What to produce.
Nothing in the records may be altered, and no picture may be included. Restate them in full.

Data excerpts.
··········

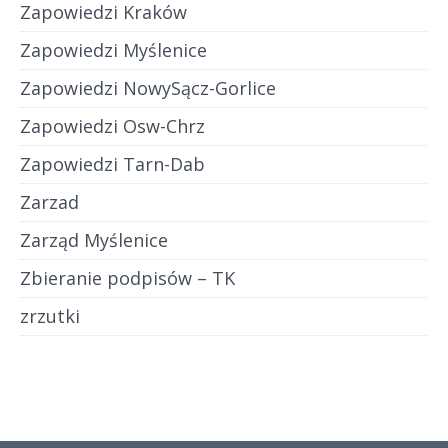
Zapowiedzi Kraków
Zapowiedzi Myślenice
Zapowiedzi NowySącz-Gorlice
Zapowiedzi Osw-Chrz
Zapowiedzi Tarn-Dab
Zarzad
Zarząd Myślenice
Zbieranie podpisów – TK
zrzutki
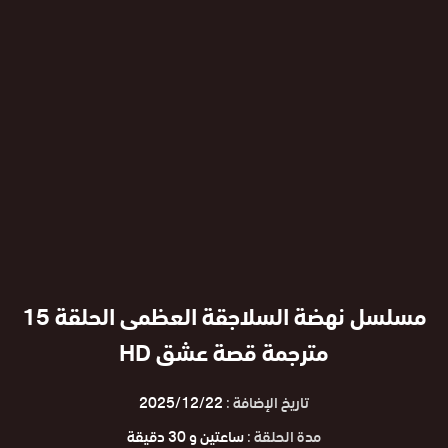
مسلسل نهضة السلاجقة العظمى الحلقة 15
مترجمة قصة عشق HD
تاريخ الإضافة :
2025/12/22
مدة الحلقة :
ساعتين و 30 دقيقة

··········

Result.
Zapowiedzi Kraków
Zapowiedzi Myślenice
Zapowiedzi NowySącz-Gorlice
Zapowiedzi Osw-Chrz
Zapowiedzi Tarn-Dab
Zarzad
Zarząd Myślenice
Zbieranie podpisów – TK
zrzutki
مسلسل نهضة السلاجقة العظمى الحلقة 15
مترجمة قصة عشق HD
تاريخ الإضافة :
2025/12/22
مدة الحلقة :
ساعتين و 30 دقيقة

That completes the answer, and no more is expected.